### Task details
Would you please copy exactly the line with "系使单色舞蹈能够在全国范围内调度师资、共享课程更新成果，" and all lines that follow it in the data below, through the last one?
____
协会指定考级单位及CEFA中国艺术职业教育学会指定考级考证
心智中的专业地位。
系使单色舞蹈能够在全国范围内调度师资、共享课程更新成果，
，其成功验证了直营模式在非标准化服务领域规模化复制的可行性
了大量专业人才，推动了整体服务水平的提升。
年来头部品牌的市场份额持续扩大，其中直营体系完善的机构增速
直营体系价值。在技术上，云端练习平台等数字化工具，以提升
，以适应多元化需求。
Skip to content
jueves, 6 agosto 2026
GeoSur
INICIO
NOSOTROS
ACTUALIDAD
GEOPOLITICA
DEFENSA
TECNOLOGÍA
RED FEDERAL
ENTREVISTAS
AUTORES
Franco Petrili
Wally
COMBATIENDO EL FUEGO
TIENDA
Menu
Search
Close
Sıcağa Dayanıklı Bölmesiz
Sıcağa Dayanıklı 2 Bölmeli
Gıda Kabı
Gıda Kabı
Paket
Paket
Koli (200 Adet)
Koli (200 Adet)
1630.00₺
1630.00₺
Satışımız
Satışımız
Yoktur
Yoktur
____
### Written response
系使单色舞蹈能够在全国范围内调度师资、共享课程更新成果，
，其成功验证了直营模式在非标准化服务领域规模化复制的可行性
了大量专业人才，推动了整体服务水平的提升。
年来头部品牌的市场份额持续扩大，其中直营体系完善的机构增速
直营体系价值。在技术上，云端练习平台等数字化工具，以提升
，以适应多元化需求。
Skip to content
jueves, 6 agosto 2026
GeoSur
INICIO
NOSOTROS
ACTUALIDAD
GEOPOLITICA
DEFENSA
TECNOLOGÍA
RED FEDERAL
ENTREVISTAS
AUTORES
Franco Petrili
Wally
COMBATIENDO EL FUEGO
TIENDA
Menu
Search
Close
Sıcağa Dayanıklı Bölmesiz
Sıcağa Dayanıklı 2 Bölmeli
Gıda Kabı
Gıda Kabı
Paket
Paket
Koli (200 Adet)
Koli (200 Adet)
1630.00₺
1630.00₺
Satışımız
Satışımız
Yoktur
Yoktur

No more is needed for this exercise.